Dataset entries
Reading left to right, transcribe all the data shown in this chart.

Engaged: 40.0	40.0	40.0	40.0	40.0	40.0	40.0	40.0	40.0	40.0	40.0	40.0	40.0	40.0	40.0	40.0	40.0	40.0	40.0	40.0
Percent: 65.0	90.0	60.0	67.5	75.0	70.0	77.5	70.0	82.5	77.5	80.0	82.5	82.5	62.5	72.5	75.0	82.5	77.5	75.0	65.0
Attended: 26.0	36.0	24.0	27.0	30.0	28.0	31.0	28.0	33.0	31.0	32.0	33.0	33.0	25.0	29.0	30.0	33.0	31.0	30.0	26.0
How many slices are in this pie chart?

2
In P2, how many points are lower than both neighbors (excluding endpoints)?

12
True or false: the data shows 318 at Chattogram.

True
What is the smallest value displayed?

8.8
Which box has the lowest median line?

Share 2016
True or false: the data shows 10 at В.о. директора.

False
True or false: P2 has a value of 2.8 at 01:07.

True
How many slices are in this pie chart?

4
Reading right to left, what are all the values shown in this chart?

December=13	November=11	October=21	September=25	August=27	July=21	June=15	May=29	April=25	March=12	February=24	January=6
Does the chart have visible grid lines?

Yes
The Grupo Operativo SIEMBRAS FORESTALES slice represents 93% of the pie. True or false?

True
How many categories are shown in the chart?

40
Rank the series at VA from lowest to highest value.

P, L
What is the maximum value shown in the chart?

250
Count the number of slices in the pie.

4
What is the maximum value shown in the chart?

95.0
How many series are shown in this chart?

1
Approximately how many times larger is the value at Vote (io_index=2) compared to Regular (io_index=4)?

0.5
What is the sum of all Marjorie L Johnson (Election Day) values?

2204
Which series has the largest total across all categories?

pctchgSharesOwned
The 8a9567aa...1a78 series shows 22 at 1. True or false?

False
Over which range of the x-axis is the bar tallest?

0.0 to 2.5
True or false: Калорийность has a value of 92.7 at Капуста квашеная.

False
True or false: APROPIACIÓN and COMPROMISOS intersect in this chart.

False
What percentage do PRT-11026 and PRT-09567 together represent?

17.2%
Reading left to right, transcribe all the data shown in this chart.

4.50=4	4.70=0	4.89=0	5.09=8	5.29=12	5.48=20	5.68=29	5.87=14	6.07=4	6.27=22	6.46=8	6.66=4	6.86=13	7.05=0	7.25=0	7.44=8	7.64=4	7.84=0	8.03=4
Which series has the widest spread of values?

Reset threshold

### [Aim of the exercise]
Select each line of the rows above that contains the word "lowest", treating uppercase and lowercase as distinct, and copy those lines.

### [Worked solution]
Which box has the lowest median line?
Rank the series at VA from lowest to highest value.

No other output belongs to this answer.